For bi-coloured or unevenly coloured stones, be careful not to mistake a change in body colour for the stone going light or dark. Again, removing the top filter and comparing with and without it will help you separate colour tone from optical response.

If you see iridescence rather than clear light and dark patterns when looking through the polariscope, you may be looking straight down the optic axis of a doubly refractive gem. This is not an error in your testing; it is simply a viewing angle issue. Rotate the stone onto a different face and test again to get a clear reading of the standard light-dark pattern.

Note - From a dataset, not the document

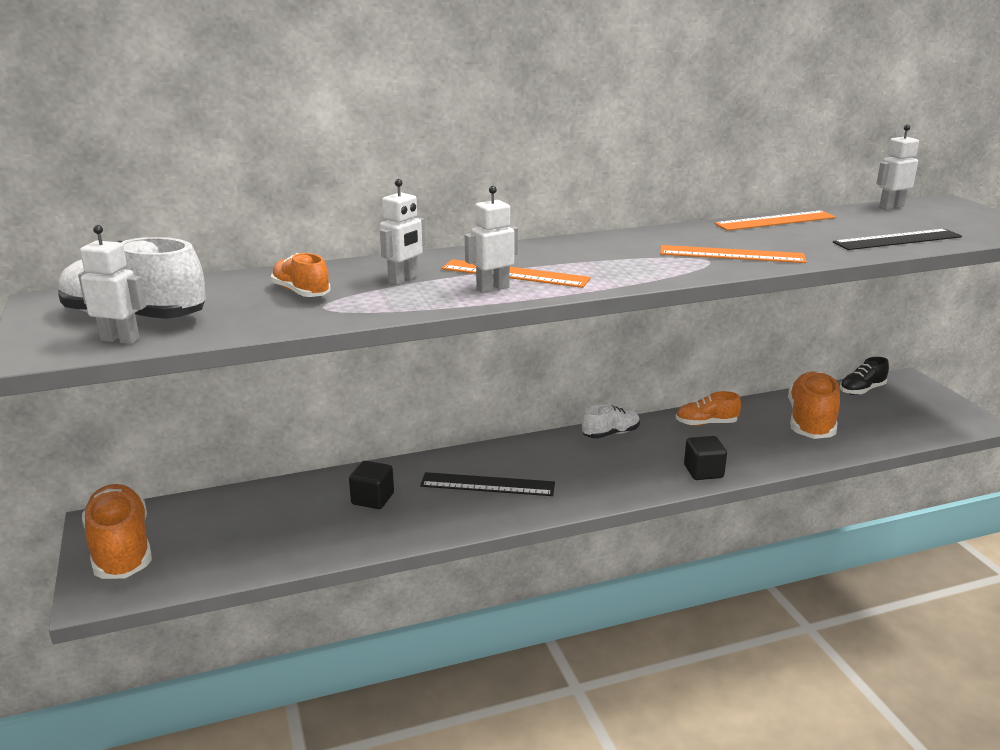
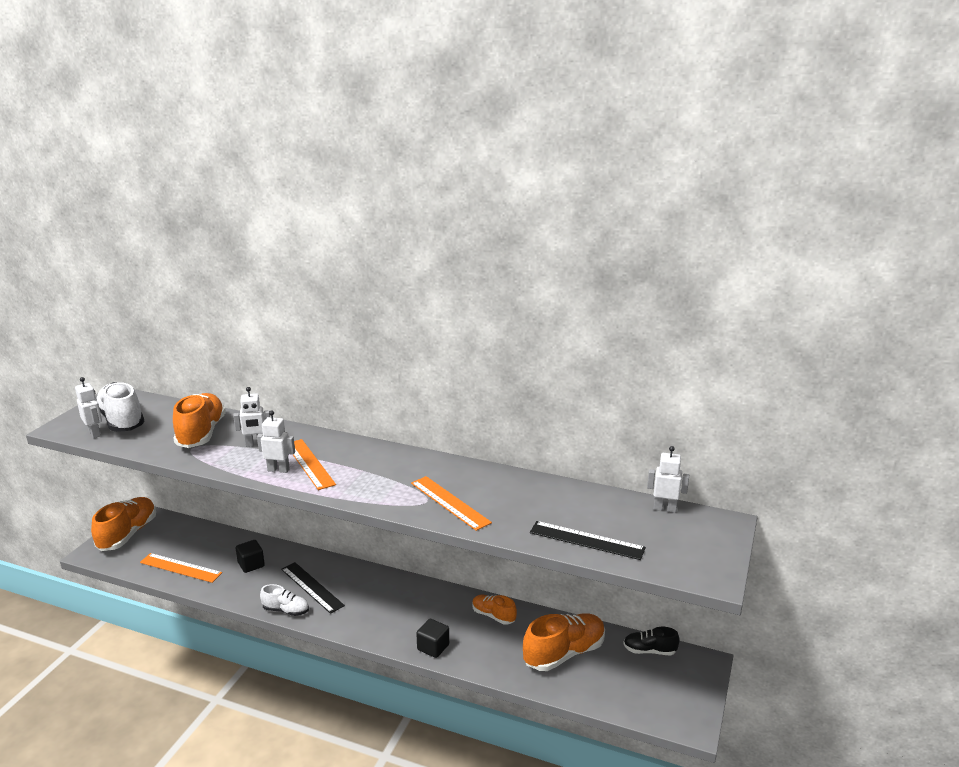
camera: 40 degrees right, 0 degrees up
orange shoe [271,253,331,297] -> orange shoe [173,393,226,448], size x1.80
white shoe [582,404,640,439] -> white shoe moved to [260,584,309,616]
orange ruler [714,210,836,231] -> orange ruler moved to [140,553,222,583]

The polariscope is genuinely one of those tools that rewards time and repetition. The first few tests can feel uncertain, especially when you are trying to distinguish a dark rim from a true dark response, or when inclusions are distracting. But with practice the four patterns become easy to read, and the process becomes second nature.

If you are building out your testing routine, the polariscope deserves a regular spot in your workflow. It is fast, non-destructive, and it gives you fundamental optical information that narrows down your identification possibilities before you reach for any other instrument.

Start with stones you already know. Test a garnet, a piece of glass, a piece of chalcedony. Watch the patterns form. Once you have seen each one clearly in a known stone, you will recognise them confidently in unknowns.